Quando non si può fare nulla, è allora come un vegliare. Guardare (miru 見る) del resto è in giapponese un occhio con le zampe, proteggere (mamoru 守る) ha un tetto sulle spalle.
Lo ripeto: amo profondamente questo verbo attaccato a un discorsare comune, che elargisce quello stesso affetto, quella stessa attenzione per il prossimo che avverto costante nella vita quotidiana giapponese.

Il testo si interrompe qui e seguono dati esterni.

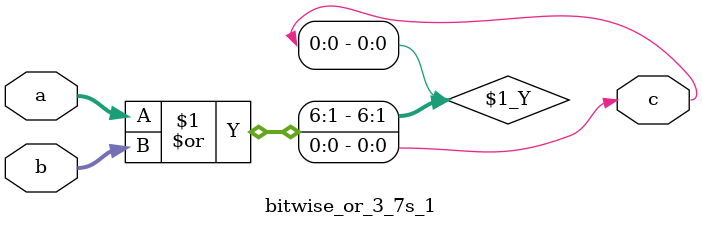
<source format=v>
module bitwise_or_3_7s_1(a, b, c);
  input [2:0] a;
  input signed [6:0] b;
  output c;
  assign c = a | b;
endmodule

</source>
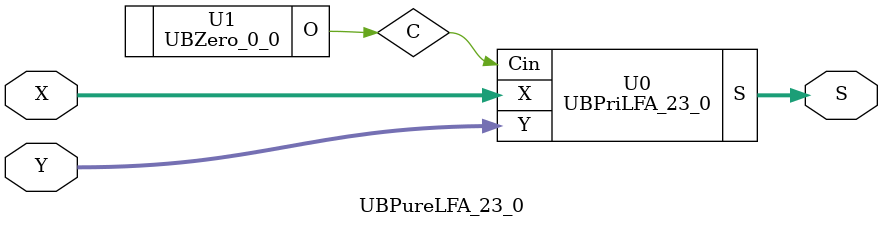
<source format=v>
/*----------------------------------------------------------------------------
  Copyright (c) 2021 Homma laboratory. All rights reserved.

  Top module: UBLFA_23_0_23_0

  Operand-1 length: 24
  Operand-2 length: 24
  Two-operand addition algorithm: Ladner-Fischer adder
----------------------------------------------------------------------------*/

module GPGenerator(Go, Po, A, B);
  output Go;
  output Po;
  input A;
  input B;
  assign Go = A & B;
  assign Po = A ^ B;
endmodule

module CarryOperator(Go, Po, Gi1, Pi1, Gi2, Pi2);
  output Go;
  output Po;
  input Gi1;
  input Gi2;
  input Pi1;
  input Pi2;
  assign Go = Gi1 | ( Gi2 & Pi1 );
  assign Po = Pi1 & Pi2;
endmodule

module UBPriLFA_23_0(S, X, Y, Cin);
  output [24:0] S;
  input Cin;
  input [23:0] X;
  input [23:0] Y;
  wire [23:0] G0;
  wire [23:0] G1;
  wire [23:0] G2;
  wire [23:0] G3;
  wire [23:0] G4;
  wire [23:0] G5;
  wire [23:0] P0;
  wire [23:0] P1;
  wire [23:0] P2;
  wire [23:0] P3;
  wire [23:0] P4;
  wire [23:0] P5;
  assign P1[0] = P0[0];
  assign G1[0] = G0[0];
  assign P1[2] = P0[2];
  assign G1[2] = G0[2];
  assign P1[4] = P0[4];
  assign G1[4] = G0[4];
  assign P1[6] = P0[6];
  assign G1[6] = G0[6];
  assign P1[8] = P0[8];
  assign G1[8] = G0[8];
  assign P1[10] = P0[10];
  assign G1[10] = G0[10];
  assign P1[12] = P0[12];
  assign G1[12] = G0[12];
  assign P1[14] = P0[14];
  assign G1[14] = G0[14];
  assign P1[16] = P0[16];
  assign G1[16] = G0[16];
  assign P1[18] = P0[18];
  assign G1[18] = G0[18];
  assign P1[20] = P0[20];
  assign G1[20] = G0[20];
  assign P1[22] = P0[22];
  assign G1[22] = G0[22];
  assign P2[0] = P1[0];
  assign G2[0] = G1[0];
  assign P2[1] = P1[1];
  assign G2[1] = G1[1];
  assign P2[4] = P1[4];
  assign G2[4] = G1[4];
  assign P2[5] = P1[5];
  assign G2[5] = G1[5];
  assign P2[8] = P1[8];
  assign G2[8] = G1[8];
  assign P2[9] = P1[9];
  assign G2[9] = G1[9];
  assign P2[12] = P1[12];
  assign G2[12] = G1[12];
  assign P2[13] = P1[13];
  assign G2[13] = G1[13];
  assign P2[16] = P1[16];
  assign G2[16] = G1[16];
  assign P2[17] = P1[17];
  assign G2[17] = G1[17];
  assign P2[20] = P1[20];
  assign G2[20] = G1[20];
  assign P2[21] = P1[21];
  assign G2[21] = G1[21];
  assign P3[0] = P2[0];
  assign G3[0] = G2[0];
  assign P3[1] = P2[1];
  assign G3[1] = G2[1];
  assign P3[2] = P2[2];
  assign G3[2] = G2[2];
  assign P3[3] = P2[3];
  assign G3[3] = G2[3];
  assign P3[8] = P2[8];
  assign G3[8] = G2[8];
  assign P3[9] = P2[9];
  assign G3[9] = G2[9];
  assign P3[10] = P2[10];
  assign G3[10] = G2[10];
  assign P3[11] = P2[11];
  assign G3[11] = G2[11];
  assign P3[16] = P2[16];
  assign G3[16] = G2[16];
  assign P3[17] = P2[17];
  assign G3[17] = G2[17];
  assign P3[18] = P2[18];
  assign G3[18] = G2[18];
  assign P3[19] = P2[19];
  assign G3[19] = G2[19];
  assign P4[0] = P3[0];
  assign G4[0] = G3[0];
  assign P4[1] = P3[1];
  assign G4[1] = G3[1];
  assign P4[2] = P3[2];
  assign G4[2] = G3[2];
  assign P4[3] = P3[3];
  assign G4[3] = G3[3];
  assign P4[4] = P3[4];
  assign G4[4] = G3[4];
  assign P4[5] = P3[5];
  assign G4[5] = G3[5];
  assign P4[6] = P3[6];
  assign G4[6] = G3[6];
  assign P4[7] = P3[7];
  assign G4[7] = G3[7];
  assign P4[16] = P3[16];
  assign G4[16] = G3[16];
  assign P4[17] = P3[17];
  assign G4[17] = G3[17];
  assign P4[18] = P3[18];
  assign G4[18] = G3[18];
  assign P4[19] = P3[19];
  assign G4[19] = G3[19];
  assign P4[20] = P3[20];
  assign G4[20] = G3[20];
  assign P4[21] = P3[21];
  assign G4[21] = G3[21];
  assign P4[22] = P3[22];
  assign G4[22] = G3[22];
  assign P4[23] = P3[23];
  assign G4[23] = G3[23];
  assign P5[0] = P4[0];
  assign G5[0] = G4[0];
  assign P5[1] = P4[1];
  assign G5[1] = G4[1];
  assign P5[2] = P4[2];
  assign G5[2] = G4[2];
  assign P5[3] = P4[3];
  assign G5[3] = G4[3];
  assign P5[4] = P4[4];
  assign G5[4] = G4[4];
  assign P5[5] = P4[5];
  assign G5[5] = G4[5];
  assign P5[6] = P4[6];
  assign G5[6] = G4[6];
  assign P5[7] = P4[7];
  assign G5[7] = G4[7];
  assign P5[8] = P4[8];
  assign G5[8] = G4[8];
  assign P5[9] = P4[9];
  assign G5[9] = G4[9];
  assign P5[10] = P4[10];
  assign G5[10] = G4[10];
  assign P5[11] = P4[11];
  assign G5[11] = G4[11];
  assign P5[12] = P4[12];
  assign G5[12] = G4[12];
  assign P5[13] = P4[13];
  assign G5[13] = G4[13];
  assign P5[14] = P4[14];
  assign G5[14] = G4[14];
  assign P5[15] = P4[15];
  assign G5[15] = G4[15];
  assign S[0] = Cin ^ P0[0];
  assign S[1] = ( G5[0] | ( P5[0] & Cin ) ) ^ P0[1];
  assign S[2] = ( G5[1] | ( P5[1] & Cin ) ) ^ P0[2];
  assign S[3] = ( G5[2] | ( P5[2] & Cin ) ) ^ P0[3];
  assign S[4] = ( G5[3] | ( P5[3] & Cin ) ) ^ P0[4];
  assign S[5] = ( G5[4] | ( P5[4] & Cin ) ) ^ P0[5];
  assign S[6] = ( G5[5] | ( P5[5] & Cin ) ) ^ P0[6];
  assign S[7] = ( G5[6] | ( P5[6] & Cin ) ) ^ P0[7];
  assign S[8] = ( G5[7] | ( P5[7] & Cin ) ) ^ P0[8];
  assign S[9] = ( G5[8] | ( P5[8] & Cin ) ) ^ P0[9];
  assign S[10] = ( G5[9] | ( P5[9] & Cin ) ) ^ P0[10];
  assign S[11] = ( G5[10] | ( P5[10] & Cin ) ) ^ P0[11];
  assign S[12] = ( G5[11] | ( P5[11] & Cin ) ) ^ P0[12];
  assign S[13] = ( G5[12] | ( P5[12] & Cin ) ) ^ P0[13];
  assign S[14] = ( G5[13] | ( P5[13] & Cin ) ) ^ P0[14];
  assign S[15] = ( G5[14] | ( P5[14] & Cin ) ) ^ P0[15];
  assign S[16] = ( G5[15] | ( P5[15] & Cin ) ) ^ P0[16];
  assign S[17] = ( G5[16] | ( P5[16] & Cin ) ) ^ P0[17];
  assign S[18] = ( G5[17] | ( P5[17] & Cin ) ) ^ P0[18];
  assign S[19] = ( G5[18] | ( P5[18] & Cin ) ) ^ P0[19];
  assign S[20] = ( G5[19] | ( P5[19] & Cin ) ) ^ P0[20];
  assign S[21] = ( G5[20] | ( P5[20] & Cin ) ) ^ P0[21];
  assign S[22] = ( G5[21] | ( P5[21] & Cin ) ) ^ P0[22];
  assign S[23] = ( G5[22] | ( P5[22] & Cin ) ) ^ P0[23];
  assign S[24] = G5[23] | ( P5[23] & Cin );
  GPGenerator U0 (G0[0], P0[0], X[0], Y[0]);
  GPGenerator U1 (G0[1], P0[1], X[1], Y[1]);
  GPGenerator U2 (G0[2], P0[2], X[2], Y[2]);
  GPGenerator U3 (G0[3], P0[3], X[3], Y[3]);
  GPGenerator U4 (G0[4], P0[4], X[4], Y[4]);
  GPGenerator U5 (G0[5], P0[5], X[5], Y[5]);
  GPGenerator U6 (G0[6], P0[6], X[6], Y[6]);
  GPGenerator U7 (G0[7], P0[7], X[7], Y[7]);
  GPGenerator U8 (G0[8], P0[8], X[8], Y[8]);
  GPGenerator U9 (G0[9], P0[9], X[9], Y[9]);
  GPGenerator U10 (G0[10], P0[10], X[10], Y[10]);
  GPGenerator U11 (G0[11], P0[11], X[11], Y[11]);
  GPGenerator U12 (G0[12], P0[12], X[12], Y[12]);
  GPGenerator U13 (G0[13], P0[13], X[13], Y[13]);
  GPGenerator U14 (G0[14], P0[14], X[14], Y[14]);
  GPGenerator U15 (G0[15], P0[15], X[15], Y[15]);
  GPGenerator U16 (G0[16], P0[16], X[16], Y[16]);
  GPGenerator U17 (G0[17], P0[17], X[17], Y[17]);
  GPGenerator U18 (G0[18], P0[18], X[18], Y[18]);
  GPGenerator U19 (G0[19], P0[19], X[19], Y[19]);
  GPGenerator U20 (G0[20], P0[20], X[20], Y[20]);
  GPGenerator U21 (G0[21], P0[21], X[21], Y[21]);
  GPGenerator U22 (G0[22], P0[22], X[22], Y[22]);
  GPGenerator U23 (G0[23], P0[23], X[23], Y[23]);
  CarryOperator U24 (G1[1], P1[1], G0[1], P0[1], G0[0], P0[0]);
  CarryOperator U25 (G1[3], P1[3], G0[3], P0[3], G0[2], P0[2]);
  CarryOperator U26 (G1[5], P1[5], G0[5], P0[5], G0[4], P0[4]);
  CarryOperator U27 (G1[7], P1[7], G0[7], P0[7], G0[6], P0[6]);
  CarryOperator U28 (G1[9], P1[9], G0[9], P0[9], G0[8], P0[8]);
  CarryOperator U29 (G1[11], P1[11], G0[11], P0[11], G0[10], P0[10]);
  CarryOperator U30 (G1[13], P1[13], G0[13], P0[13], G0[12], P0[12]);
  CarryOperator U31 (G1[15], P1[15], G0[15], P0[15], G0[14], P0[14]);
  CarryOperator U32 (G1[17], P1[17], G0[17], P0[17], G0[16], P0[16]);
  CarryOperator U33 (G1[19], P1[19], G0[19], P0[19], G0[18], P0[18]);
  CarryOperator U34 (G1[21], P1[21], G0[21], P0[21], G0[20], P0[20]);
  CarryOperator U35 (G1[23], P1[23], G0[23], P0[23], G0[22], P0[22]);
  CarryOperator U36 (G2[2], P2[2], G1[2], P1[2], G1[1], P1[1]);
  CarryOperator U37 (G2[3], P2[3], G1[3], P1[3], G1[1], P1[1]);
  CarryOperator U38 (G2[6], P2[6], G1[6], P1[6], G1[5], P1[5]);
  CarryOperator U39 (G2[7], P2[7], G1[7], P1[7], G1[5], P1[5]);
  CarryOperator U40 (G2[10], P2[10], G1[10], P1[10], G1[9], P1[9]);
  CarryOperator U41 (G2[11], P2[11], G1[11], P1[11], G1[9], P1[9]);
  CarryOperator U42 (G2[14], P2[14], G1[14], P1[14], G1[13], P1[13]);
  CarryOperator U43 (G2[15], P2[15], G1[15], P1[15], G1[13], P1[13]);
  CarryOperator U44 (G2[18], P2[18], G1[18], P1[18], G1[17], P1[17]);
  CarryOperator U45 (G2[19], P2[19], G1[19], P1[19], G1[17], P1[17]);
  CarryOperator U46 (G2[22], P2[22], G1[22], P1[22], G1[21], P1[21]);
  CarryOperator U47 (G2[23], P2[23], G1[23], P1[23], G1[21], P1[21]);
  CarryOperator U48 (G3[4], P3[4], G2[4], P2[4], G2[3], P2[3]);
  CarryOperator U49 (G3[5], P3[5], G2[5], P2[5], G2[3], P2[3]);
  CarryOperator U50 (G3[6], P3[6], G2[6], P2[6], G2[3], P2[3]);
  CarryOperator U51 (G3[7], P3[7], G2[7], P2[7], G2[3], P2[3]);
  CarryOperator U52 (G3[12], P3[12], G2[12], P2[12], G2[11], P2[11]);
  CarryOperator U53 (G3[13], P3[13], G2[13], P2[13], G2[11], P2[11]);
  CarryOperator U54 (G3[14], P3[14], G2[14], P2[14], G2[11], P2[11]);
  CarryOperator U55 (G3[15], P3[15], G2[15], P2[15], G2[11], P2[11]);
  CarryOperator U56 (G3[20], P3[20], G2[20], P2[20], G2[19], P2[19]);
  CarryOperator U57 (G3[21], P3[21], G2[21], P2[21], G2[19], P2[19]);
  CarryOperator U58 (G3[22], P3[22], G2[22], P2[22], G2[19], P2[19]);
  CarryOperator U59 (G3[23], P3[23], G2[23], P2[23], G2[19], P2[19]);
  CarryOperator U60 (G4[8], P4[8], G3[8], P3[8], G3[7], P3[7]);
  CarryOperator U61 (G4[9], P4[9], G3[9], P3[9], G3[7], P3[7]);
  CarryOperator U62 (G4[10], P4[10], G3[10], P3[10], G3[7], P3[7]);
  CarryOperator U63 (G4[11], P4[11], G3[11], P3[11], G3[7], P3[7]);
  CarryOperator U64 (G4[12], P4[12], G3[12], P3[12], G3[7], P3[7]);
  CarryOperator U65 (G4[13], P4[13], G3[13], P3[13], G3[7], P3[7]);
  CarryOperator U66 (G4[14], P4[14], G3[14], P3[14], G3[7], P3[7]);
  CarryOperator U67 (G4[15], P4[15], G3[15], P3[15], G3[7], P3[7]);
  CarryOperator U68 (G5[16], P5[16], G4[16], P4[16], G4[15], P4[15]);
  CarryOperator U69 (G5[17], P5[17], G4[17], P4[17], G4[15], P4[15]);
  CarryOperator U70 (G5[18], P5[18], G4[18], P4[18], G4[15], P4[15]);
  CarryOperator U71 (G5[19], P5[19], G4[19], P4[19], G4[15], P4[15]);
  CarryOperator U72 (G5[20], P5[20], G4[20], P4[20], G4[15], P4[15]);
  CarryOperator U73 (G5[21], P5[21], G4[21], P4[21], G4[15], P4[15]);
  CarryOperator U74 (G5[22], P5[22], G4[22], P4[22], G4[15], P4[15]);
  CarryOperator U75 (G5[23], P5[23], G4[23], P4[23], G4[15], P4[15]);
endmodule

module UBZero_0_0(O);
  output [0:0] O;
  assign O[0] = 0;
endmodule

module UBLFA_23_0_23_0 (S, X, Y);
  output [24:0] S;
  input [23:0] X;
  input [23:0] Y;
  UBPureLFA_23_0 U0 (S[24:0], X[23:0], Y[23:0]);
endmodule

module UBPureLFA_23_0 (S, X, Y);
  output [24:0] S;
  input [23:0] X;
  input [23:0] Y;
  wire C;
  UBPriLFA_23_0 U0 (S, X, Y, C);
  UBZero_0_0 U1 (C);
endmodule


</source>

Le donne alla cassa del mercato in cui vado a fare la spesa che mi regalano fiori, quella signora che tira fuori dalla tasca una caramella quando mi vede stanca, al caffè la commessa che mi domanda del prossimo libro che esce. O, in terza persona, le madri che salutano dalla soglia i figli armati di cartellai, altre che ne scortano i passi fino allo scuolabus.
Mimamoru evoca in me il fazzoletto sventolato dai treni e dalle banchine alla stazione nel secolo precedente, quello sguardo che cala dalla montagna per chi si appresa alla discesa o alla scalata, l’augurio sentito d’un oltre, di un dopo che scavalca la nostra giurisdizione.
Mi piace soprattutto pensare che anche le azioni di un altro, di cui per forza di cose ci arriva solo un’immagine differita, come una eco, siano importanti per noi.
Seguire quel qualcuno, guardarlo con la dovuto attenzione. Augurargli il meglio.
Come, allargando, il manifestare il fatto che teniamo a quella vita, che vogliamo stia bene, al di là di noi.